**Given text**.

The <code>set_input()</code> function is used for setup input of image A and image B.

In [None]:
def set_input(self, input):
    """Unpack input data from the dataloader and perform necessary pre-processing steps.

    Parameters:
        input (dict): include the data itself and its metadata information.

    The option 'direction' can be used to swap domain A and domain B.
    """
    AtoB = self.opt.direction == 'AtoB'
    self.real_A = input['A' if AtoB else 'B'].to(self.device)
    self.real_B = input['B' if AtoB else 'A'].to(self.device)
    self.image_paths = input['A_paths' if AtoB else 'B_paths']

### Training step function

The training step is in <code>optimize_parameters</code> function. The function explain the step by step of cycle GAN training as:

**Note**: Given $fake$ as fake image, $real$ as real image, and rec as rectified image. $A$ and $B$ is the source and destination of 2 kinds of dataset. $G$ is a generator model, and $D$ is a discriminator model.

**Parts of the exercise**.
1. List every symbol that the Note in the cycle GAN text defines, each with the meaning the Note gives it.
2. Go on with the cycle GAN text from where it stops.

**Extracted entries**.
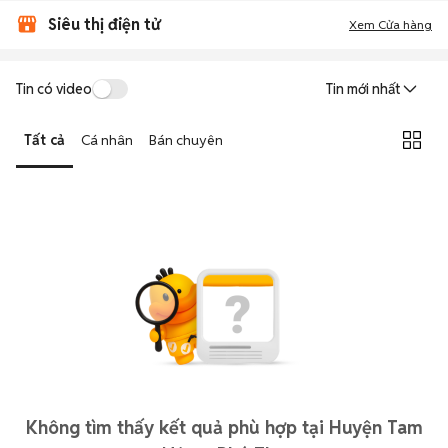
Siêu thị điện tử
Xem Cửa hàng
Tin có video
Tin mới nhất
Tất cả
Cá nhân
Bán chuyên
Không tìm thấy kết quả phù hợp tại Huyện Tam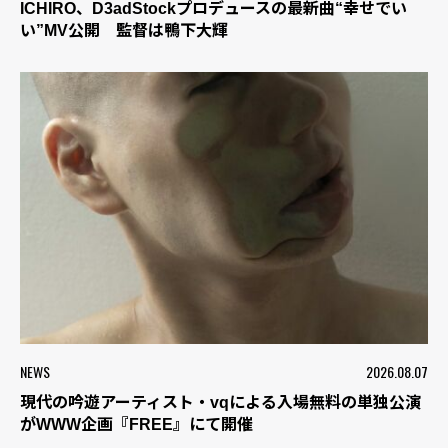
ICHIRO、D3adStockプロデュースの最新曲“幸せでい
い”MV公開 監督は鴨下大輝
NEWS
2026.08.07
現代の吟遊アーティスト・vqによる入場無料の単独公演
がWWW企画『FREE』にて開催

--

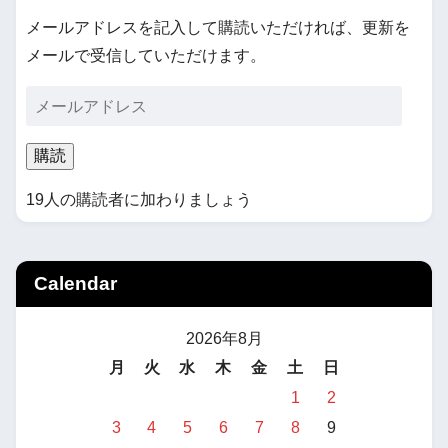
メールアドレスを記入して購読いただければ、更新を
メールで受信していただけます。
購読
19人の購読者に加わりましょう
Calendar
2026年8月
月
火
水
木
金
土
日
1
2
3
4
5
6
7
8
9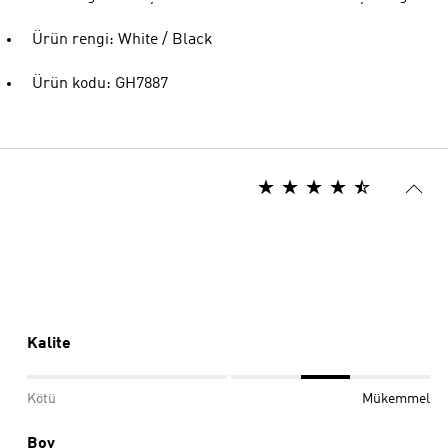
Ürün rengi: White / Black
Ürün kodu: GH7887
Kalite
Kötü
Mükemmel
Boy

**Expected outputs**.
1.
- $fake$: fake image
- $real$: real image
- rec: rectified image
- $A$: the source of the 2 kinds of dataset
- $B$: the destination of the 2 kinds of dataset
- $G$: a generator model
- $D$: a discriminator model

2.
1. Do forward propagation (function <code>forward()</code>) - This step is the step of cycle gan generating. The process is:
    1. Create <code>fake_B</code> from generator A with input <code>real_A</code>
        - $fake_B = G_A(real_A)$
    2. Create <code>rec_A</code> from generator B with input <code>fake_B</code>
        - $rec_A = G_B(fake_A)$
    3. Create <code>fake_A</code> from generator B with input <code>real_B</code>
        - $fake_A = G_B(real_B)$
    4. Create <code>rec_B</code> from generator A with input <code>fake_A</code>
        - $rec_B = G_A(fake_A)$
2. Do back propagation of G (function <code>backward_G()</code>) - This step is to calculate gradients for both generators and update their weight. The process is:
    1. Calculate identity loss:
        - $\mathcal{L}_{idt_A} = \|G_A(real_B) - real_B\|$
        - $\mathcal{L}_{idt_B} = \|G_B(real_A) - real_A\|$
    2. Calculate GAN loss (Use discriminator here):
        - $\mathcal{L}_{G_A} = \text{MSE}(D_A(fake_B))$
        - $\mathcal{L}_{G_B} = \text{MSE}(D_B(fake_A))$
    3. Calculate Cycle loss:
        - $\mathcal{L}_{cyc_A} = \| rec_A - real_A\|$
        - $\mathcal{L}_{cyc_B} = \| rec_A - real_B\|$
    4. Sum all of losses to be $loss_G$ and back propation from the loss
3. Do back propagation of D (function <code>backward_D_A</code> and <code>backward_D_B</code> - This step is to calculate loss of discriminator and update their weight.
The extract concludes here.